DEV Community

Nikitas Gargoulakis for AWS Community Builders

Posted on • Originally published at allaboutcloud.co.uk on

Complete Guide to AWS Monitoring and Observability for DevOps Teams

In today’s cloud-first world, many organisations find themselves wrestling with a common challenge: monitoring fragmentation. If you’re migrating to AWS from on-premises infrastructure, you’ve likely accumulated a collection of monitoring tools, Grafana here, Zabbix there, maybe some Prometheus, Scrutinizer, and a dash of CloudWatch. Each tool serves a purpose, but together they create operational chaos.

This article walks through a real-world architecture for consolidating multiple monitoring tools into a unified, AWS-native observability platform. Whether you’re monitoring EKS clusters, Active Directory, firewalls, or a hybrid infrastructure, this guide will help you build a single panel of glass for your entire estate.

The Problem: Death by a Thousand Dashboards

Let’s paint a familiar picture:

  • 3 AM : Your phone rings. Production is down.
  • 3:02 AM : You check CloudWatch. Nothing obvious.
  • 3:05 AM : Switch to Grafana. Some weird metrics.
  • 3:10 AM : Check Zabbix. Server CPU is spiking.
  • 3:15 AM : But why? Check logs. wait, where are those logs again?
  • 3:25 AM : Finally correlate the issue across four different systems.
  • MTTR : 45 minutes (30 of which were spent context-switching between tools)

Sound familiar? You’re not alone.

The Core Requirements

When consolidating monitoring infrastructure, we need to solve for:

  1. Unified Visibility : One place to see everything
  2. Proactive Detection : Catch issues before users do
  3. Fast Root Cause Analysis : Correlate events across layers
  4. Compliance Ready : Query data for audits without panic
  5. Operational Efficiency : Stop paying for five tools when one will do

The Solution: AWS-Native Observability Stack

After extensive research and real-world implementation, here’s the architecture that actually works:


┌─────────────────────────────────────────────────────────┐
│ Visualization Layer │
│ CloudWatch Dashboards | Managed Grafana | QuickSight │
└─────────────────────────────────────────────────────────┘
                          ↓
┌─────────────────────────────────────────────────────────┐
│ Analytics & Investigation Layer │
│ CloudWatch Insights | Athena | OpenSearch Service │
└─────────────────────────────────────────────────────────┘
                          ↓
┌─────────────────────────────────────────────────────────┐
│ Centralized Data Lake (Optional) │
│ AWS Security Lake (OCSF) │
└─────────────────────────────────────────────────────────┘
                          ↓
┌─────────────────────────────────────────────────────────┐
│ Monitoring & Security Services │
│ CloudWatch | Security Hub | GuardDuty | Config │
└─────────────────────────────────────────────────────────┘
                          ↓
┌─────────────────────────────────────────────────────────┐
│ Your Infrastructure │
│ EKS | EC2 | Lambda | RDS | On-Prem (Logs Only) │
└─────────────────────────────────────────────────────────┘

Enter fullscreen mode Exit fullscreen mode

The Core AWS Services

Let’s break down each component:


1. Amazon CloudWatch: Your Foundation

CloudWatch is unavoidable when working with AWS. Instead of fighting it, embrace it as your foundation.

• **REQUIREMENT 1**
Answer these questions about the AWS monitoring article:
(a) In the 3 AM scenario, how many of the 45 minutes of MTTR were spent context-switching between tools?
(b) Which service makes up the optional centralized data lake layer of the architecture?
(c) What is the fourth core requirement for consolidating monitoring infrastructure?
• **REQUIREMENT 2**
Print the stretch of the AWS monitoring article from "Let’s break down" through "as your foundation.".

• **DATA BLOCK**
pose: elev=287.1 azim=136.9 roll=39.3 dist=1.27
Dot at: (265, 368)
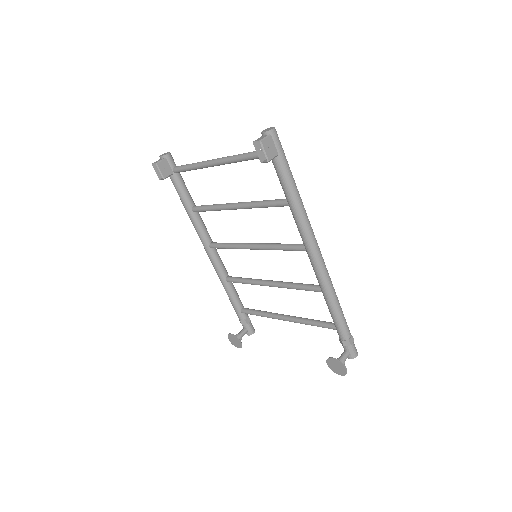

• **TASK OUTPUT 1**
(a) 30 minutes.
(b) AWS Security Lake (OCSF).
(c) Compliance Ready: query data for audits without panic.

• **TASK OUTPUT 2**
Let’s break down each component:


1. Amazon CloudWatch: Your Foundation

CloudWatch is unavoidable when working with AWS. Instead of fighting it, embrace it as your foundation.